When you file a lawsuit against another individual, such as for a Tampa auto accident, a business, or another type of organization for causing you injury or loss, then you are likely seeking to cover associated costs. However, in some cases, the courts may surprise the plaintiff and the defendant by awarding monetary compensation above and beyond what is being requested by the plaintiff. When this happens, it is generally a form of punishment legally inflicted by the courts.
Punitive damages are charged to defendants, when deemed necessary by the judge or jury, and are intended to reform the behaviors of the guilty party(ies). It is the belief that the punishment will be enough to deter the defendant from partaking in actions like that which resulted in the lawsuit. In some cases, this type of compensation is ordered because the compensatory damages — those paid to cover the expenses related to the injury or loss – are not thought adequate enough given the circumstances of the incident. Generally, though, punitive damages are awarded when the act was considered to be a malicious or is ruled intentional misconduct. There are a number of cases that can lead to this type of ruling by the court, including companies continuing to manufacture and sell a product known to be defective or a doctor knowingly treating a patient incorrectly or outside the accepted norm.
The United States is not the only country to adapt the practice of monetarily punishing plaintiffs that have shown extreme or intentional harm to others. There are many nations throughout the world that share the same practice with slightly different regulations tied to them.

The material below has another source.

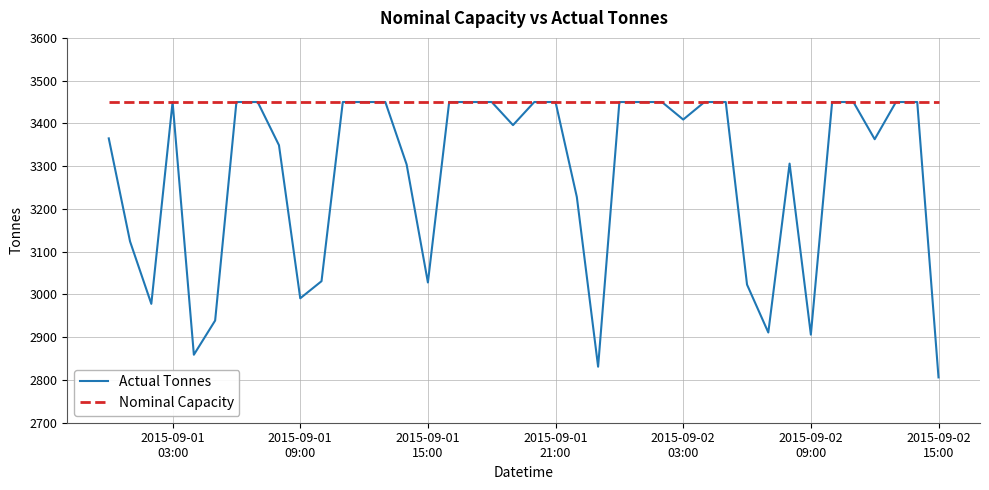

Which series has the largest total across all categories?

Nominal Capacity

It is important to remember, however, that punitive damages are not overly common. In the vast majority of tort cases, the damages awarded can be justified by a list of medical expenses, lost wages, or the loss of future expected earnings. The likelihood that your case will result in punitive damages being awarded depends entirely on the facts of the case. Your attorney can help you assess the chances, but one can never perfectly predict how a judge or jury will rule.